* _Available records_
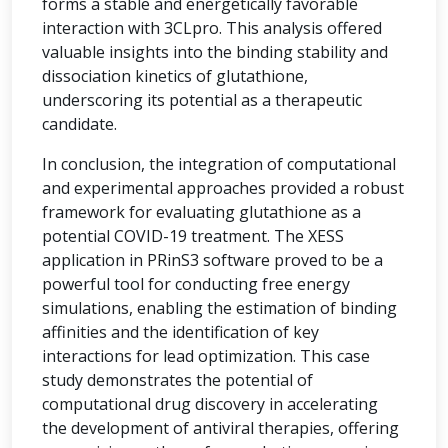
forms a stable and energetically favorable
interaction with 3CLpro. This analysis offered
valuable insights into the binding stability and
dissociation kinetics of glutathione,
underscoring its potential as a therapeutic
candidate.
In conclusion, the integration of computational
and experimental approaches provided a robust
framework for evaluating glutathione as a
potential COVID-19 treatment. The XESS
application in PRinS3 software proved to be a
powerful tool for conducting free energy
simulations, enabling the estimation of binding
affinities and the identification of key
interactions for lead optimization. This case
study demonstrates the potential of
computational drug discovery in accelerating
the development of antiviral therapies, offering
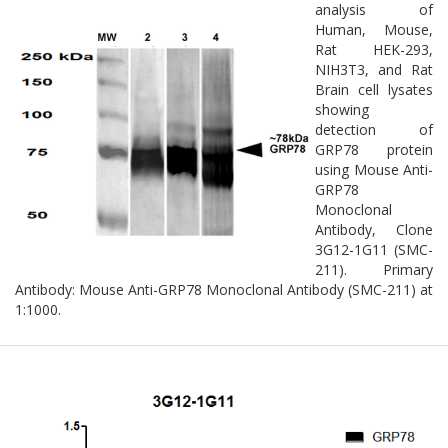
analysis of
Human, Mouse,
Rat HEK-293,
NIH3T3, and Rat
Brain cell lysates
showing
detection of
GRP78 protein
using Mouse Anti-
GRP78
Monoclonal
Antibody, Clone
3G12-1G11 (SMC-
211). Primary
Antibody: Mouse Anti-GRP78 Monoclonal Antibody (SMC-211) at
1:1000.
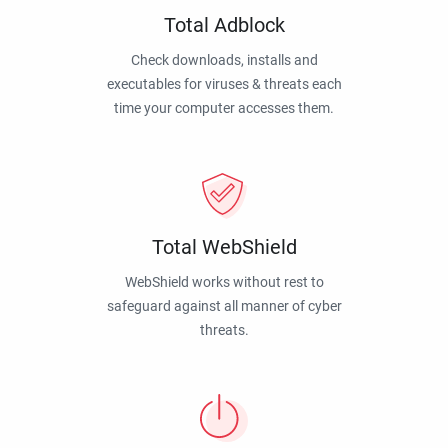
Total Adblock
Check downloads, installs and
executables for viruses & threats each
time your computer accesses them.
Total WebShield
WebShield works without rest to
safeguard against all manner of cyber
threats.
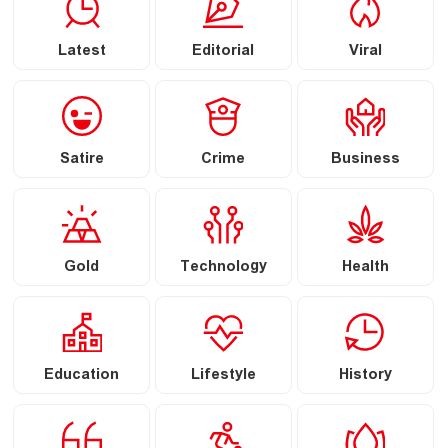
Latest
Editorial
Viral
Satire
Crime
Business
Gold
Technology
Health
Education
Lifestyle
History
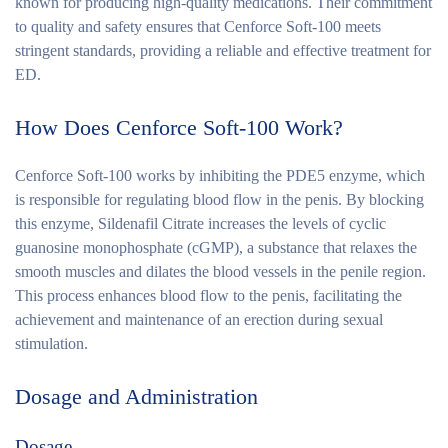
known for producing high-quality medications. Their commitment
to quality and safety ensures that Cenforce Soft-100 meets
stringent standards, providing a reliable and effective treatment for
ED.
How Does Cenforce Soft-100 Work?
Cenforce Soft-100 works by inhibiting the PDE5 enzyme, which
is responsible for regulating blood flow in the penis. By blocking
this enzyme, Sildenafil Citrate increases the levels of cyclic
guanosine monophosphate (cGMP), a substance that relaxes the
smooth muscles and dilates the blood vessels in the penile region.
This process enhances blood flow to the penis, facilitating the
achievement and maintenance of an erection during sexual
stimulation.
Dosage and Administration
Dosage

* _Description of the task_
From the line containing "achievement and maintenance" down to the last line of the records above, print every line exactly, with both ends kept.

* _Task response_
achievement and maintenance of an erection during sexual
stimulation.
Dosage and Administration
Dosage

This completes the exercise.